The Central Bank will spend $117 million to build a 200-room, four-star resort in Sochi as part of the effort to offset the shortage of hotel space for the 2014 Olympics, the Regional Development Ministry said late last week on its web site.

The building will be constructed between the seashore and an existing hotel. They will maintain a single architectural concept and give visitors to the Olympics additional access to the sea, the ministry said.

"The new resort, like the old one next to it, will be called The Southern. In essence, they are building a second wing," an official stated.

A spokesman for Deputy Prime Minister Dmitry Kozak said the project had been discussed with him and received his support. The Central Bank did not respond to enquiries about the project.

The ministry web site said the Central Bank would spend 3.5 billion rubles ($117 million) of its own funds. That is the bank's largest outlay for construction in several years.

Between 2006 and 2009, it spent about 3 billion rubles a year, but on several projects per year, its accounts show. In 2009, it spent 3.04 billion rubles on 83 projects, and in 2008 it spent 2.7 billion rubles on 131 projects.

The Central Bank is joining the ranks of the Office for Presidential Affairs and the Prosecutor General's Office as Sochi hotel builders. Gazprom, and Interros affiliates, Basic Element and Renova are also building hotels.

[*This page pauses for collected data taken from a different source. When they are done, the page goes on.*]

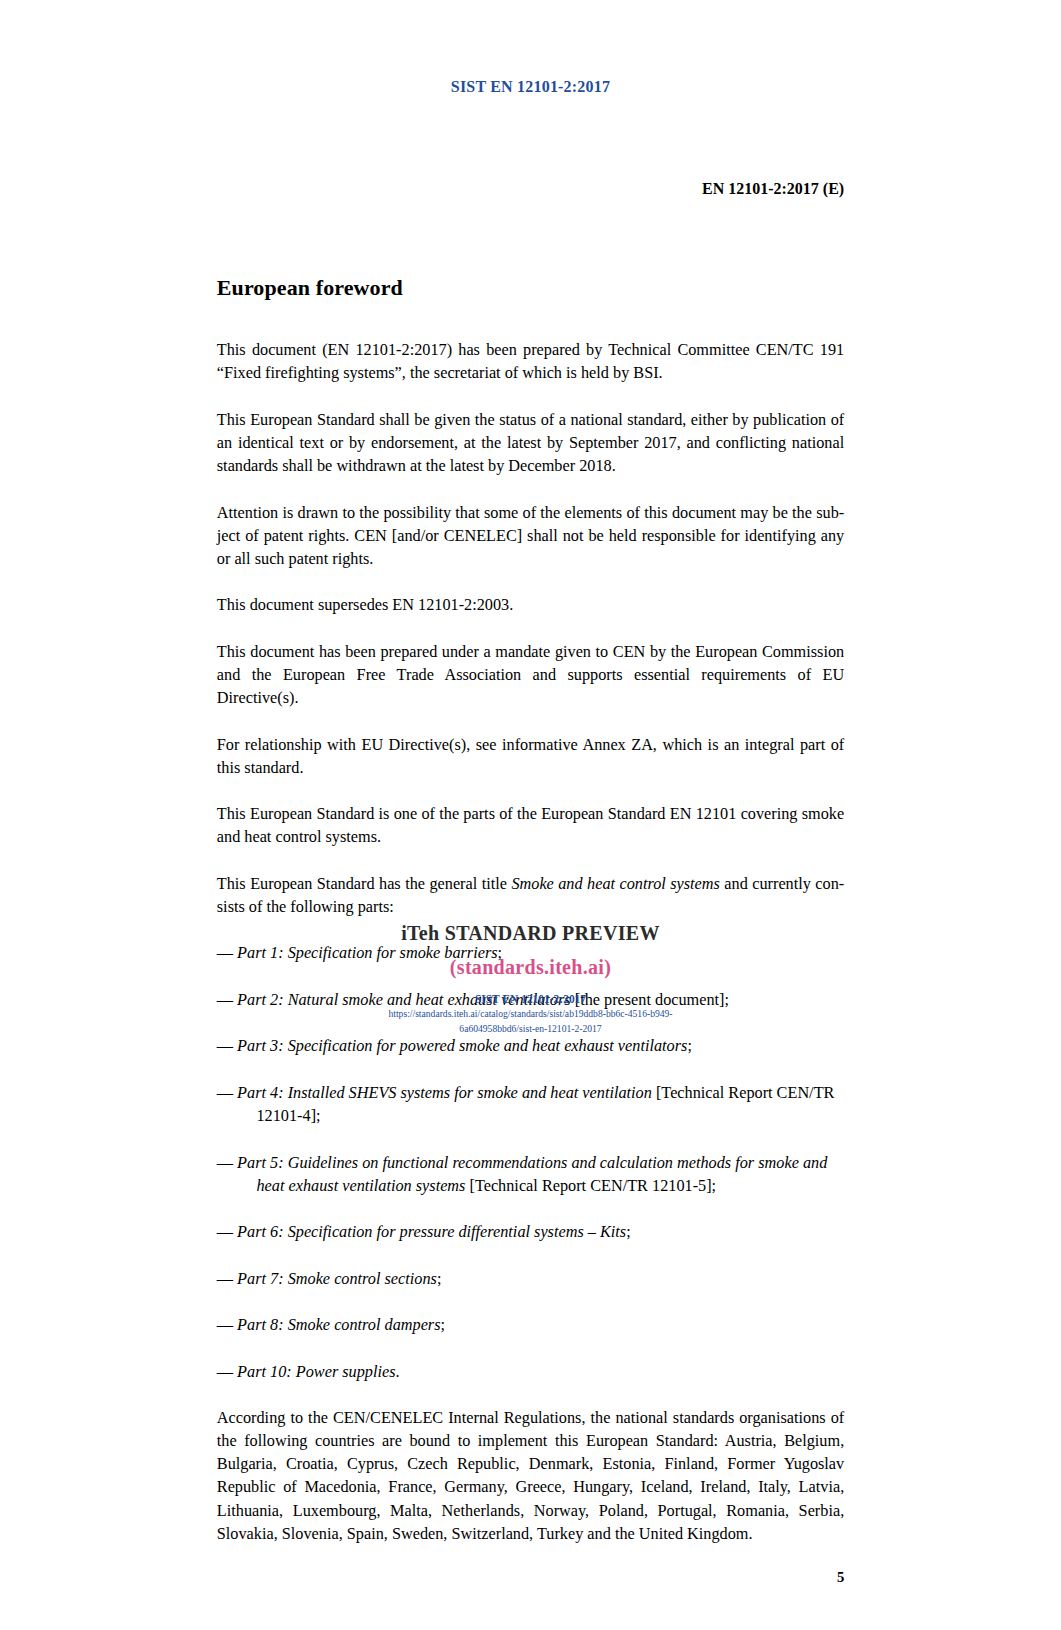SIST EN 12101-2:2017
EN 12101-2:2017 (E)
European foreword
This document (EN 12101-2:2017) has been prepared by Technical Committee CEN/TC 191 “Fixed firefighting systems”, the secretariat of which is held by BSI.
This European Standard shall be given the status of a national standard, either by publication of an identical text or by endorsement, at the latest by September 2017, and conflicting national standards shall be withdrawn at the latest by December 2018.
Attention is drawn to the possibility that some of the elements of this document may be the subject of patent rights. CEN [and/or CENELEC] shall not be held responsible for identifying any or all such patent rights.
This document supersedes EN 12101-2:2003.
This document has been prepared under a mandate given to CEN by the European Commission and the European Free Trade Association and supports essential requirements of EU Directive(s).
For relationship with EU Directive(s), see informative Annex ZA, which is an integral part of this standard.
This European Standard is one of the parts of the European Standard EN 12101 covering smoke and heat control systems.
This European Standard has the general title Smoke and heat control systems and currently consists of the following parts:
iTeh STANDARD PREVIEW
(standards.iteh.ai)
SIST EN 12101-2:2017
https://standards.iteh.ai/catalog/standards/sist/ab19ddb8-bb6c-4516-b949-
6a604958bbd6/sist-en-12101-2-2017
— Part 1: Specification for smoke barriers;
— Part 2: Natural smoke and heat exhaust ventilators [the present document];
— Part 3: Specification for powered smoke and heat exhaust ventilators;
— Part 4: Installed SHEVS systems for smoke and heat ventilation [Technical Report CEN/TR 12101-4];
— Part 5: Guidelines on functional recommendations and calculation methods for smoke and heat exhaust ventilation systems [Technical Report CEN/TR 12101-5];
— Part 6: Specification for pressure differential systems – Kits;
— Part 7: Smoke control sections;
— Part 8: Smoke control dampers;
— Part 10: Power supplies.
According to the CEN/CENELEC Internal Regulations, the national standards organisations of the following countries are bound to implement this European Standard: Austria, Belgium, Bulgaria, Croatia, Cyprus, Czech Republic, Denmark, Estonia, Finland, Former Yugoslav Republic of Macedonia, France, Germany, Greece, Hungary, Iceland, Ireland, Italy, Latvia, Lithuania, Luxembourg, Malta, Netherlands, Norway, Poland, Portugal, Romania, Serbia, Slovakia, Slovenia, Spain, Sweden, Switzerland, Turkey and the United Kingdom.
5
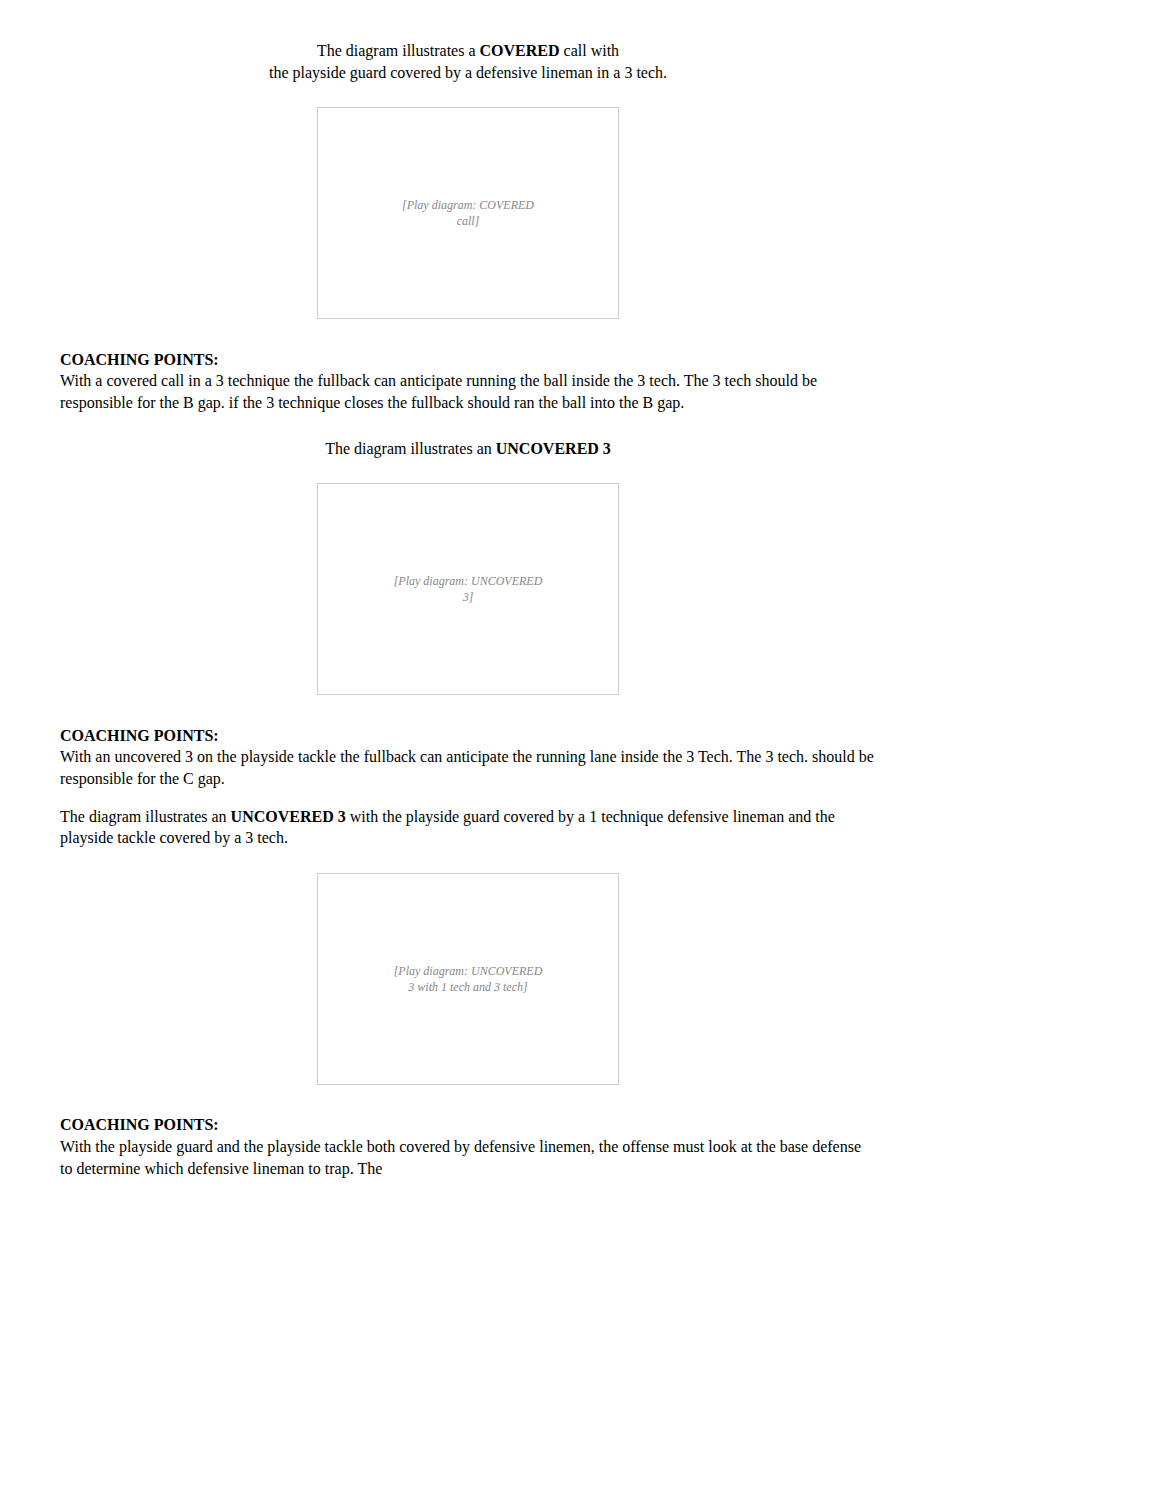The diagram illustrates a COVERED call with
the playside guard covered by a defensive lineman in a 3 tech.
[Play diagram: COVERED call]
Coaching Points:
With a covered call in a 3 technique the fullback can anticipate running the ball inside the 3 tech. The 3 tech should be responsible for the B gap. if the 3 technique closes the fullback should ran the ball into the B gap.
The diagram illustrates an UNCOVERED 3
[Play diagram: UNCOVERED 3]
Coaching Points:
With an uncovered 3 on the playside tackle the fullback can anticipate the running lane inside the 3 Tech. The 3 tech. should be responsible for the C gap.
The diagram illustrates an UNCOVERED 3 with the playside guard covered by a 1 technique defensive lineman and the playside tackle covered by a 3 tech.
[Play diagram: UNCOVERED 3 with 1 tech and 3 tech]
Coaching Points:
With the playside guard and the playside tackle both covered by defensive linemen, the offense must look at the base defense to determine which defensive lineman to trap. The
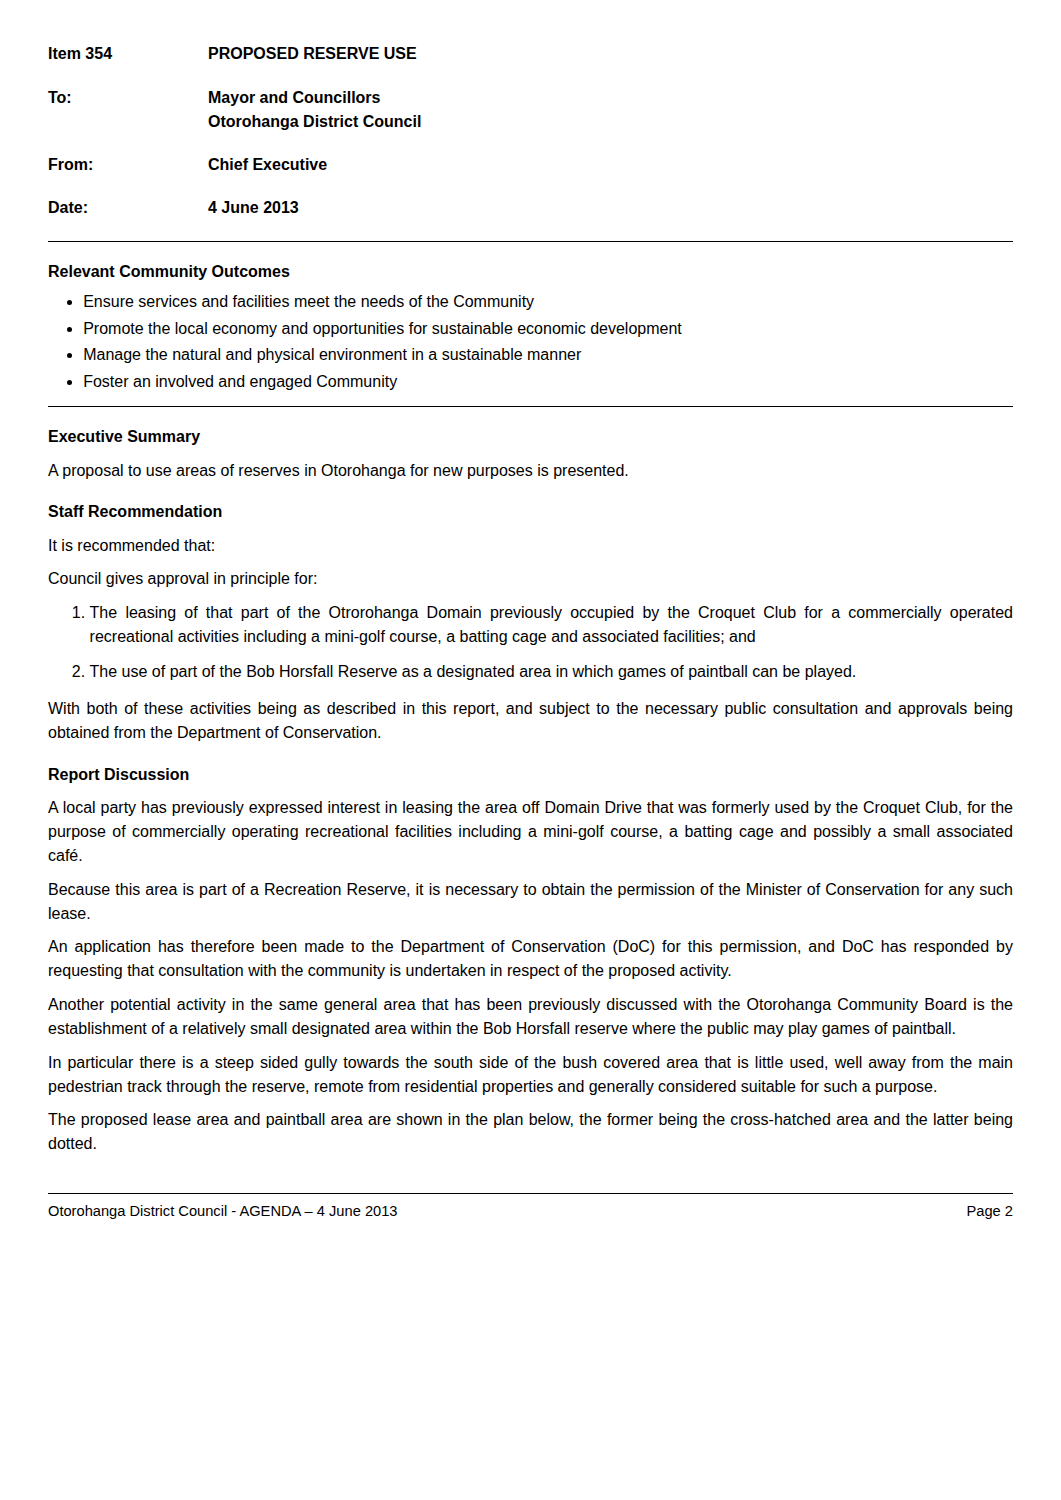| Item 354 | PROPOSED RESERVE USE |
| To: | Mayor and Councillors Otorohanga District Council |
| From: | Chief Executive |
| Date: | 4 June 2013 |
Relevant Community Outcomes
Ensure services and facilities meet the needs of the Community
Promote the local economy and opportunities for sustainable economic development
Manage the natural and physical environment in a sustainable manner
Foster an involved and engaged Community
Executive Summary
A proposal to use areas of reserves in Otorohanga for new purposes is presented.
Staff Recommendation
It is recommended that:
Council gives approval in principle for:
The leasing of that part of the Otrorohanga Domain previously occupied by the Croquet Club for a commercially operated recreational activities including a mini-golf course, a batting cage and associated facilities; and
The use of part of the Bob Horsfall Reserve as a designated area in which games of paintball can be played.
With both of these activities being as described in this report, and subject to the necessary public consultation and approvals being obtained from the Department of Conservation.
Report Discussion
A local party has previously expressed interest in leasing the area off Domain Drive that was formerly used by the Croquet Club, for the purpose of commercially operating recreational facilities including a mini-golf course, a batting cage and possibly a small associated café.
Because this area is part of a Recreation Reserve, it is necessary to obtain the permission of the Minister of Conservation for any such lease.
An application has therefore been made to the Department of Conservation (DoC) for this permission, and DoC has responded by requesting that consultation with the community is undertaken in respect of the proposed activity.
Another potential activity in the same general area that has been previously discussed with the Otorohanga Community Board is the establishment of a relatively small designated area within the Bob Horsfall reserve where the public may play games of paintball.
In particular there is a steep sided gully towards the south side of the bush covered area that is little used, well away from the main pedestrian track through the reserve, remote from residential properties and generally considered suitable for such a purpose.
The proposed lease area and paintball area are shown in the plan below, the former being the cross-hatched area and the latter being dotted.
Otorohanga District Council - AGENDA – 4 June 2013 Page 2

The International Olympic Committee requires 41,467 rooms to be available by 2014. About 19,000 existing rooms will be remodeled, and the remainder will be built under the government's Olympic program, the Sochi organizing committee said.

Bulat Stolyarov, general director of IRP Group, said there are no major foreign hoteliers investing in Sochi. He said the problem is not the economic crisis, but the absence of a development plan for the city after the Olympics.

Stolyarov said the government builders would be well advised to hire professional developers. "Otherwise, we get a lot of facilities doomed to ineffective management," Stolyarov said.